Judgment comes in many forms and in many places, but it is especially rampant in social media. Perhaps this is because of how we accept so many “friends” on social media. Perhaps it’s because of how often we are in social media.

 

New Zealanders access Facebook on average 14 times per day, and 82% of NZ-based mums use Facebook every day.

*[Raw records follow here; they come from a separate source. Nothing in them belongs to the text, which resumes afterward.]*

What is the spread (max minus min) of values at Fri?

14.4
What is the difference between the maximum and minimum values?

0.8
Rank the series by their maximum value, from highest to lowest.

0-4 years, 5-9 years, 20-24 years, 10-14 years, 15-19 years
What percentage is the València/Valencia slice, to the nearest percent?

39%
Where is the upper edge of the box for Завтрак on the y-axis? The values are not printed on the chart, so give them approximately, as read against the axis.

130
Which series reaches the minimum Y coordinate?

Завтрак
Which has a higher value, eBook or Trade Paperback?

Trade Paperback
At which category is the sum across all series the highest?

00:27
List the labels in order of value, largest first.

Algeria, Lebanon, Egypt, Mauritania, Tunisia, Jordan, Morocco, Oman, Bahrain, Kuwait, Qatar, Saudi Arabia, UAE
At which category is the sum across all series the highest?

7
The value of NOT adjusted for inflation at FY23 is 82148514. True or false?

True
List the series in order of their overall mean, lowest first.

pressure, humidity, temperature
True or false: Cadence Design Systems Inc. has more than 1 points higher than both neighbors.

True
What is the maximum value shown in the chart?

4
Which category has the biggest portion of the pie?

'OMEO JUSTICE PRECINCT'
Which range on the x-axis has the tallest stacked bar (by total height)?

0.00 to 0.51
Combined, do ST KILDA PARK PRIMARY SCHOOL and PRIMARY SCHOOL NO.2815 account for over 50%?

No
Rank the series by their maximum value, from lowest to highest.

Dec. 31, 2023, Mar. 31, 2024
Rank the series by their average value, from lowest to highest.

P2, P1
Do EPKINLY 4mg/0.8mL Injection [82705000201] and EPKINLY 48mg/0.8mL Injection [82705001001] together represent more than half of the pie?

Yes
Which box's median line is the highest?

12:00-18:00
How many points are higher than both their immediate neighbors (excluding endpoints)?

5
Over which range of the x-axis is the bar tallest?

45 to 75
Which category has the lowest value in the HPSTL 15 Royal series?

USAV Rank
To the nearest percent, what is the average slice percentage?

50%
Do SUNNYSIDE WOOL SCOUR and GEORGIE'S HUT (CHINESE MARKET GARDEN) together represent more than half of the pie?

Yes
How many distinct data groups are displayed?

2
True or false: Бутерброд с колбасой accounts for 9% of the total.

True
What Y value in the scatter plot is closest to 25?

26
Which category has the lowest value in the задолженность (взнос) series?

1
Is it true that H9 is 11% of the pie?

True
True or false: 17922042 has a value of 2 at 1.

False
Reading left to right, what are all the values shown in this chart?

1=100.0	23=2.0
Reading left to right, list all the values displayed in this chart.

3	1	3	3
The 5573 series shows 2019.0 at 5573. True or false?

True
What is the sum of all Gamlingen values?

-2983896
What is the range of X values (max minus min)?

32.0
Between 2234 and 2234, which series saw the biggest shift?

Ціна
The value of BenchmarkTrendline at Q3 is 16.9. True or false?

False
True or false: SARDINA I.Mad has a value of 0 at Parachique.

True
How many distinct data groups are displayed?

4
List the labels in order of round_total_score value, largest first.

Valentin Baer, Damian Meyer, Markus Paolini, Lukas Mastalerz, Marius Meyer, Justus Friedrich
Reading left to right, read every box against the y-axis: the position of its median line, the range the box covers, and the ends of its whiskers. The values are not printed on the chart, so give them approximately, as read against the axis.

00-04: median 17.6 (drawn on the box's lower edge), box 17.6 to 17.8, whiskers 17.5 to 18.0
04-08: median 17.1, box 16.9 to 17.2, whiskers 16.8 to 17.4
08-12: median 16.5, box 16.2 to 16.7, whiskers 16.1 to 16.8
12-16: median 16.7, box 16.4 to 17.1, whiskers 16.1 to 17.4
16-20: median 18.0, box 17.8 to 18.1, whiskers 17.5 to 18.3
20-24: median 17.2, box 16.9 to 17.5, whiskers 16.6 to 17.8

Ironically, there’s so much in social media about how hard it is to be a mum. So on the one hand we’re saying it’s hard, and on the other we’re slamming mums for doing undoubtedly the best job they can, in the hardest job there is. I’m starting to think, more and more, that social media is the cause of many ills… I’ll remain in it with Dear Mummy, but I can assure you all my musings will give a positive, productive perspective to help build you up, grow your confidence, arm you with tools and empower you, and above all encourage you to be kind to yourself.
  
So what can we do to rise above it? Here are my

 

5 ways for a shame-free day 

 

  1. Ignore it – The greatest happiness comes when you find the courage to accept what cannot be changed.
  2. Avoid it – Take a digital detox, get off Facebook, Instagram, Snapchat, Twitter and all the others and see how much better you feel – and how much more time you have for engaging in real life!
  3. Address it – The mummy shamers in all likelihood don’t know your full story; whether your decision is based on a value, circumstance, or you’re just having a bad day. If you pull someone up about it – shame the shamer – with an “I feel” statement, like “I feel belittled and hurt that you would judge me this way”, I bet they’ll be mortified. If they aren’t, ask yourself whether they’re someone you want in your life.
  4. Abolish it – Take a zero tolerance stance and oust people from your life (your real life and your digital one) who hurt you with their judgement. Surround yourself with people who support you.
  5. And finally, quietly own it – trust yourself, allow yourself mistakes, be kind to yourself. Noone is perfect. Life is a journey, and motherhood is the rockiest of roads. We all make good decisions and bad decisions along the way. Give yourself credit that you’re doing the best you can, in any given moment.

 

Rise up. Be strong. There is strength in vulnerability. Feel the hurt, take a deep breath, and then take action. Own it, mummy.